Stanford University and University of Texas - Austin are from my list of dream schools, basically two of the schools that I want to apply for college. What?! Yeah, I'm aware that Stanford has a very low percentage at admissions, that's why I am trying so hard and doing my best in school. And not just in school, everywhere else and in anything else I do. Since we are in the topic of dream school, the other schools I am looking at to apply are Texas A&M University, University of Southern California, Pennsylvania State University, and University of Tulsa. Although things could change, Stanford, Texas - Austin, Southern California, and Texas A&M are going to stay in my list. For sure.
What exactly do I want to study? Engineering. More specifically petroleum engineering which really focuses on science, geology, mathematics. Some of the most disliked subjects by students because they're hard. But I really enjoy the two subjects, I really do. The colleges I am researching and picked have some of the best schools for engineering, that's why I picked them. Throughout high school I will be challenging myself to take all the hard classes that can give me the knowledge that I need to become a petroleum engineer. And of course, I will try to gain knowledge outside of school too. I am planning to get a Master's degree in Petroleum Engineering.

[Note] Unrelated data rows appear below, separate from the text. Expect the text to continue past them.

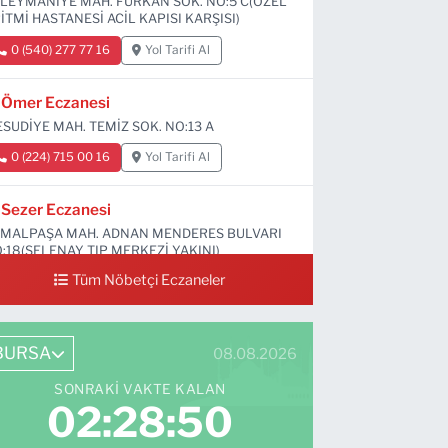
LEYMANİYE MAH. FURKAN SOK. NO:5 C(ÖZEL
İTMİ HASTANESİ ACİL KAPISI KARŞISI)
0 (540) 277 77 16
Yol Tarifi Al
Ömer Eczanesi
SUDİYE MAH. TEMİZ SOK. NO:13 A
0 (224) 715 00 16
Yol Tarifi Al
Sezer Eczanesi
MALPAŞA MAH. ADNAN MENDERES BULVARI
:18(SELENAY TIP MERKEZİ YAKINI)
Tüm Nöbetçi Eczaneler
0 (224) 711 64 49
Yol Tarifi Al
BURSA
08.08.2026
SONRAKI VAKTE KALAN
02:28:49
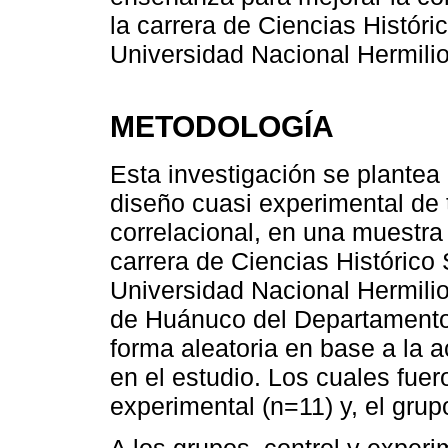
la carrera de Ciencias Históri
Universidad Nacional Hermilio
METODOLOGÍA
Esta investigación se plantea
diseño cuasi experimental de 
correlacional, en una muestra 
carrera de Ciencias Histórico
Universidad Nacional Hermili
de Huánuco del Departamento
forma aleatoria en base a la a
en el estudio. Los cuales fue
experimental (n=11) y, el grup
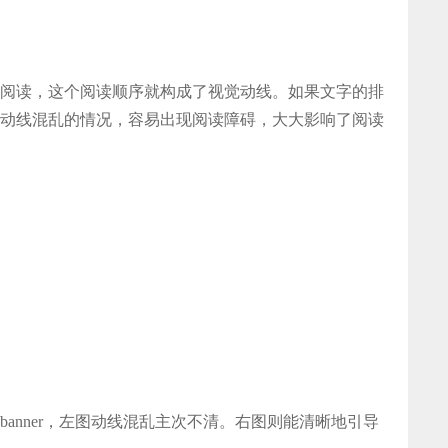
阅读，这个阅读顺序就构成了视觉动线。如果文字的排
动线混乱的情况，容易出现阅读障碍，大大影响了阅读
anner，左图动线混乱主次不清。右图则能清晰地引导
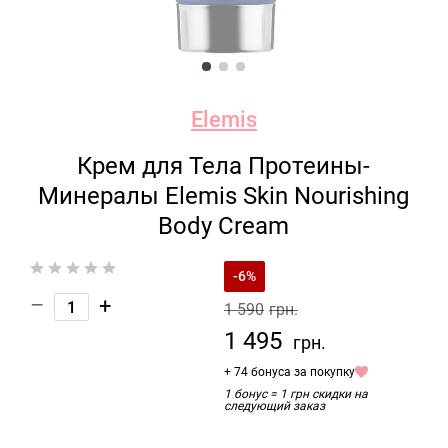
Elemis
Крем для Тела Протеины-
Минералы Elemis Skin Nourishing
Body Cream
-6%
–
+
1 590
грн.
1 495
грн.
+ 74 бонуса за покупку
1 бонус = 1 грн скидки на
следующий заказ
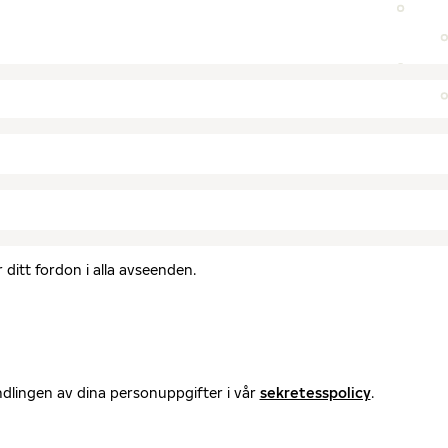
ditt fordon i alla avseenden.
ndlingen av dina personuppgifter i vår
sekretesspolicy
.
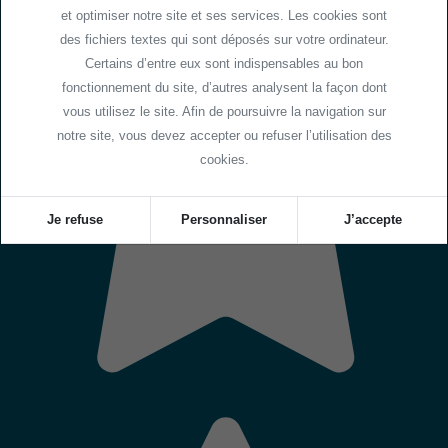
et optimiser notre site et ses services. Les cookies sont
des fichiers textes qui sont déposés sur votre ordinateur.
Certains d’entre eux sont indispensables au bon
fonctionnement du site, d’autres analysent la façon dont
vous utilisez le site. Afin de poursuivre la navigation sur
notre site, vous devez accepter ou refuser l’utilisation des
cookies.
Je refuse
Personnaliser
J’accepte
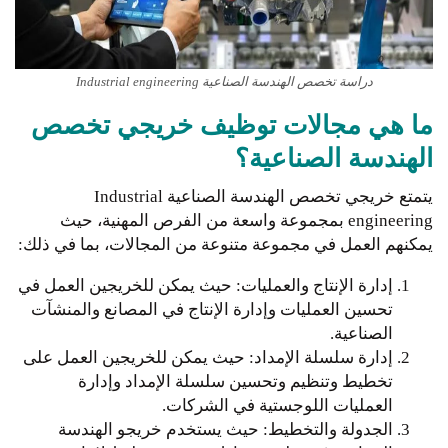
دراسة تخصص الهندسة الصناعية Industrial engineering
ما هي مجالات توظيف خريجي تخصص
الهندسة الصناعية؟
يتمتع خريجي تخصص الهندسة الصناعية Industrial
engineering بمجموعة واسعة من الفرص المهنية، حيث
يمكنهم العمل في مجموعة متنوعة من المجالات، بما في ذلك:
إدارة الإنتاج والعمليات: حيث يمكن للخريجين العمل في
تحسين العمليات وإدارة الإنتاج في المصانع والمنشآت
الصناعية.
إدارة سلسلة الإمداد: حيث يمكن للخريجين العمل على
تخطيط وتنظيم وتحسين سلسلة الإمداد وإدارة
العمليات اللوجستية في الشركات.
الجدولة والتخطيط: حيث يستخدم خريجو الهندسة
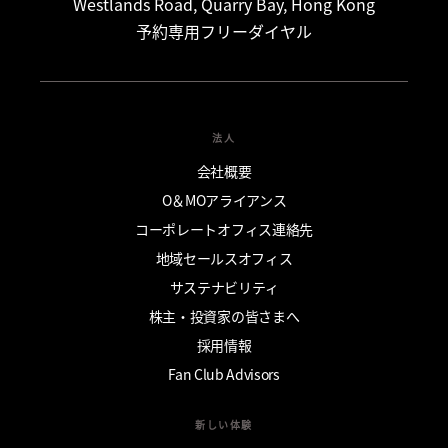
Westlands Road, Quarry Bay, Hong Kong
予約専用フリーダイヤル
法人
会社概要
O＆MOアライアンス
コーポレートオフィス連絡先
地域セールスオフィス
サステナビリティ
株主・投資家の皆さまへ
採用情報
Fan Club Advisors
新しい体験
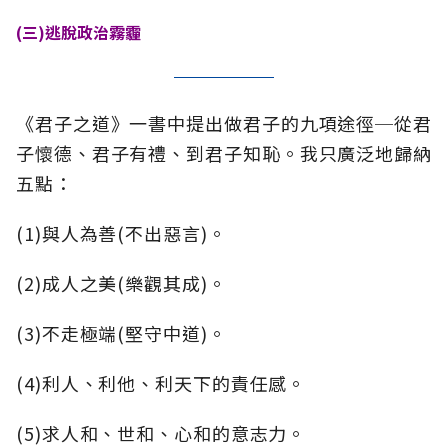
(三)逃脫政治霧霾
《君子之道》一書中提出做君子的九項途徑─從君
子懷德、君子有禮、到君子知恥。我只廣泛地歸納
五點：
(1)與人為善(不出惡言)。
(2)成人之美(樂觀其成)。
(3)不走極端(堅守中道)。
(4)利人、利他、利天下的責任感。
(5)求人和、世和、心和的意志力。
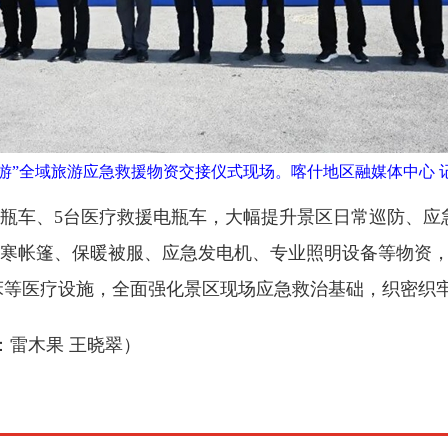
安心游”全域旅游应急救援物资交接仪式现场。喀什地区融媒体中心 
电瓶车、5台医疗救援电瓶车，大幅提升景区日常巡防、
寒帐篷、保暖被服、应急发电机、专业照明设备等物资
察床等医疗设施，全面强化景区现场应急救治基础，织密织
：雷木果 王晓翠）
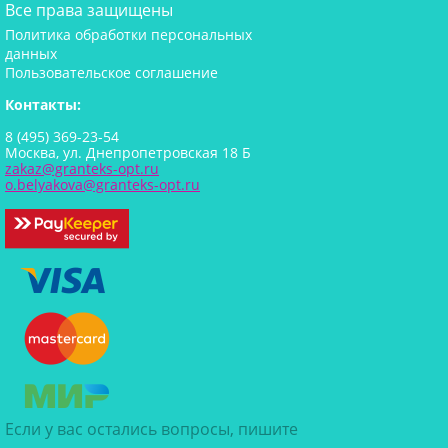
Все права защищены
Политика обработки персональных
данных
Пользовательское соглашение
Контакты:
8 (495) 369-23-54
Москва, ул. Днепропетровская 18 Б
zakaz@granteks-opt.ru
o.belyakova@granteks-opt.ru
Если у вас остались вопросы, пишите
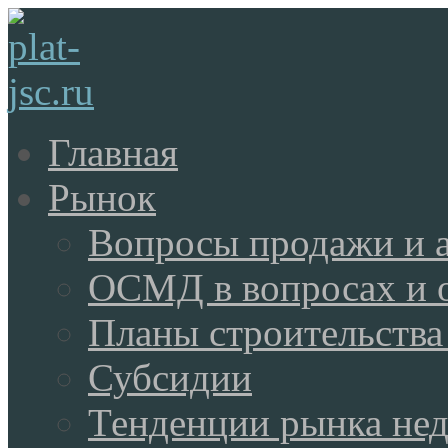
Главная
Рынок
Вопросы продажи и 
ОСМД в вопросах и 
Планы строительства
Субсидии
Тенденции рынка не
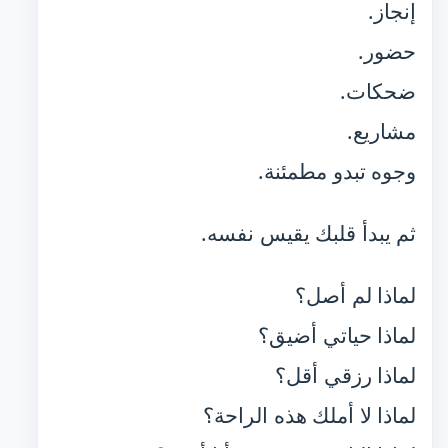
إنجاز.
حضور.
ضحكات.
مشاريع.
وجوه تبدو مطمئنة.
ثم يبدأ قلبك يقيس نفسه.
لماذا لم أصل؟
لماذا حياتي أضيق؟
لماذا رزقي أقل؟
لماذا لا أملك هذه الراحة؟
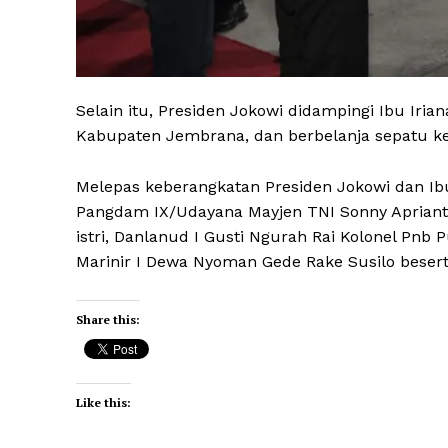
Selain itu, Presiden Jokowi didampingi Ibu Iri
Kabupaten Jembrana, dan berbelanja sepatu ket
Melepas keberangkatan Presiden Jokowi dan Ibu I
Pangdam IX/Udayana Mayjen TNI Sonny Aprianto,
istri, Danlanud I Gusti Ngurah Rai Kolonel Pnb 
Marinir I Dewa Nyoman Gede Rake Susilo beserta
Share this:
Like this:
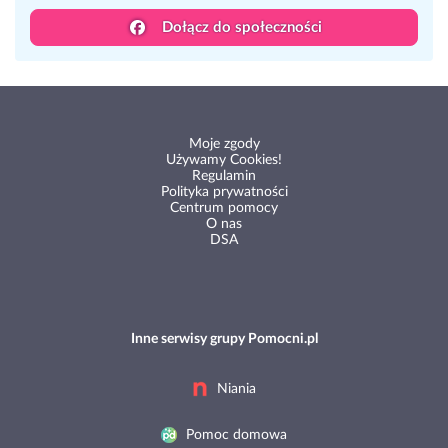
Dołącz do społeczności
Moje zgody
Używamy Cookies!
Regulamin
Polityka prywatności
Centrum pomocy
O nas
DSA
Inne serwisy grupy Pomocni.pl
Niania
Pomoc domowa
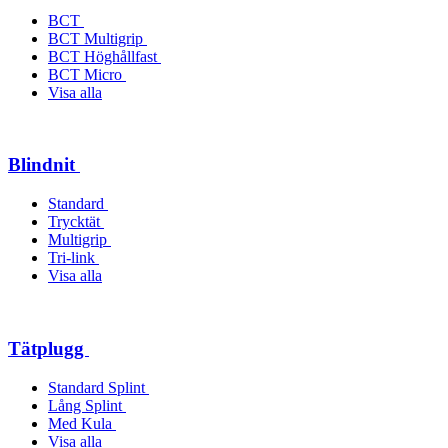
BCT
BCT Multigrip
BCT Höghållfast
BCT Micro
Visa alla
Blindnit
Standard
Trycktät
Multigrip
Tri-link
Visa alla
Tätplugg
Standard Splint
Lång Splint
Med Kula
Visa alla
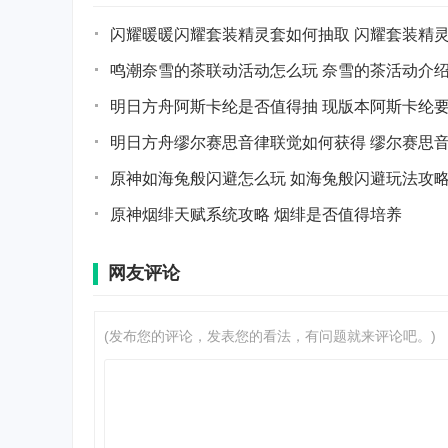
闪耀暖暖闪耀套装精灵套如何抽取 闪耀套装精
鸣潮奈雪的茶联动活动怎么玩 奈雪的茶活动介
明日方舟阿斯卡纶是否值得抽 现版本阿斯卡纶
明日方舟缪尔赛思音律联觉如何获得 缪尔赛思
原神如海兔般闪避怎么玩 如海兔般闪避玩法攻
原神烟绯天赋系统攻略 烟绯是否值得培养
网友评论
(发布您的评论，发表您的看法，有问题就来评论吧。)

Why petroleum engineering? It's funny because I have always dreamed of becoming a doctor, a surgeon. Because helping people while working was always nice. But then, when I researched what the reality of the process of becoming a surgeon was really like, I backed up from that dream. Plus blood was not something I could look at so easily without feeling dizzy. And the years of learning was too long for a female, in my opinion. My inspiration to become a petroleum engineer was my very own dad. Who himself is a petroleum engineer. "He lives a good life and enjoys his work, maybe I should try that." I researched about petroleum engineering one day, and I liked the idea of me one day becoming one. I always had an interest in creating, making, and testing things, so...it's a good match! Energy is used and wanted everywhere in the world, I want to help to maintain it, find it, and conserve it. So there isn't too much nor too little of it. It could give me a new way of looking at our world. I just really like to think of the world scientifically and mathematically, it's really amazing when you finally use all the knowledge you got in school in the real world. In real situations, in real time.